→ **Directions for this task**
Every line of the following records that includes "boosting" should be copied.

Saved entries
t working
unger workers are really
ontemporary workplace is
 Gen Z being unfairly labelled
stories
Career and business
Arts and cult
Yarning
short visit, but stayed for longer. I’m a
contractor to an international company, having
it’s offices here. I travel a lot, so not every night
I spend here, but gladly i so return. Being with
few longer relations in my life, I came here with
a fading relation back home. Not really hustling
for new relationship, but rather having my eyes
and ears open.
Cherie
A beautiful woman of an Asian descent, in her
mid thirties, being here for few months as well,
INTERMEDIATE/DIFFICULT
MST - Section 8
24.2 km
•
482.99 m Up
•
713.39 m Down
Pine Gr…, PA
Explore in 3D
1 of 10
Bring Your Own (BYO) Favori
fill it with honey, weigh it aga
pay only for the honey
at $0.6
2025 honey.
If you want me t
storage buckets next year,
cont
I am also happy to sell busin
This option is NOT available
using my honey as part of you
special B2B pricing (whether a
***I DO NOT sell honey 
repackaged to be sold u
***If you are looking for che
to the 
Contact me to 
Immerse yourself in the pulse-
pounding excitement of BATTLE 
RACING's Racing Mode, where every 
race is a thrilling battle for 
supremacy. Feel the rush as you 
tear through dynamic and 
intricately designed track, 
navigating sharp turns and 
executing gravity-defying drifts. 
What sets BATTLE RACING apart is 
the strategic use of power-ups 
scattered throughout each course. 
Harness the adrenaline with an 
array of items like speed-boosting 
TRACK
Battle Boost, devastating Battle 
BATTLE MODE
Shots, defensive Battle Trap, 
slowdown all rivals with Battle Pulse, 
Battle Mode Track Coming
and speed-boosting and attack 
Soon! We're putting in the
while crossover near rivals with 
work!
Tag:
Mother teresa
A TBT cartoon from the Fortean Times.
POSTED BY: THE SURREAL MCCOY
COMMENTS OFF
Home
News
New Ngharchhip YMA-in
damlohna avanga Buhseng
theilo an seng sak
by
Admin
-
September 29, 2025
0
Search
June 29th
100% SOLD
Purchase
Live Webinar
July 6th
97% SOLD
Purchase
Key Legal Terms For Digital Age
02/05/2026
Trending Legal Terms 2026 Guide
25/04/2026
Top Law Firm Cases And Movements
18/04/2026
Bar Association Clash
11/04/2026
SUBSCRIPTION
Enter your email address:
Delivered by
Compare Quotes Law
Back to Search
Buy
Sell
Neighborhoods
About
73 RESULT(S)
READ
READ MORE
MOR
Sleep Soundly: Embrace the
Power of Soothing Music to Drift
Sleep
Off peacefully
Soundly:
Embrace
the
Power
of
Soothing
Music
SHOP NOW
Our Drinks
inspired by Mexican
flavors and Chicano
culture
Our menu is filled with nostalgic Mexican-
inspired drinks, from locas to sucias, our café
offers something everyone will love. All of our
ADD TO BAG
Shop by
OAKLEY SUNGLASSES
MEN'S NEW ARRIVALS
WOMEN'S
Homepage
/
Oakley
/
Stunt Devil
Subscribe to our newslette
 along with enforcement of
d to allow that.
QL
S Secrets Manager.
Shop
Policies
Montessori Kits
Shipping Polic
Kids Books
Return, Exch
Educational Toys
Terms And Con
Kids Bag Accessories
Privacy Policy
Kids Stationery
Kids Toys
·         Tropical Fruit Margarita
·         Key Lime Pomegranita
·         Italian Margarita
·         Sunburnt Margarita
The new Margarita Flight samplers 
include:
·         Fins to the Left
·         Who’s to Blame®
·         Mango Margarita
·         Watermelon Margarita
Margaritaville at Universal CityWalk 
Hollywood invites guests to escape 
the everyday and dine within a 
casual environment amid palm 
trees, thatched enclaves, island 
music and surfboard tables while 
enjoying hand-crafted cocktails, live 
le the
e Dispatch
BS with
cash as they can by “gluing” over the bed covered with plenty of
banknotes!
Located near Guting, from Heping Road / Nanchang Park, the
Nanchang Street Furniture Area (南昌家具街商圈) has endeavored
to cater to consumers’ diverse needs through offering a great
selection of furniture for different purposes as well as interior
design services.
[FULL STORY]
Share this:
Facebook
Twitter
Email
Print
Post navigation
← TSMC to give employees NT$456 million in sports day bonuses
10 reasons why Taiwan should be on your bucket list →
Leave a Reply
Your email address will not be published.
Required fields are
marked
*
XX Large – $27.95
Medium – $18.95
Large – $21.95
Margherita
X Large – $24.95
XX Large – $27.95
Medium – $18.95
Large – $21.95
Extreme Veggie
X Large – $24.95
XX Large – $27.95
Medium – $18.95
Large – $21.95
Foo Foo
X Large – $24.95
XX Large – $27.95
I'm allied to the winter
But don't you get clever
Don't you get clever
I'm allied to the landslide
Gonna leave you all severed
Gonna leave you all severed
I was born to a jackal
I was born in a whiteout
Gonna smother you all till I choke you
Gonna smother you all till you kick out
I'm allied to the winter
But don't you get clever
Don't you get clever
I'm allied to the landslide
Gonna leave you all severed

→ **Exercise answer**
array of items like speed-boosting 
and speed-boosting and attack 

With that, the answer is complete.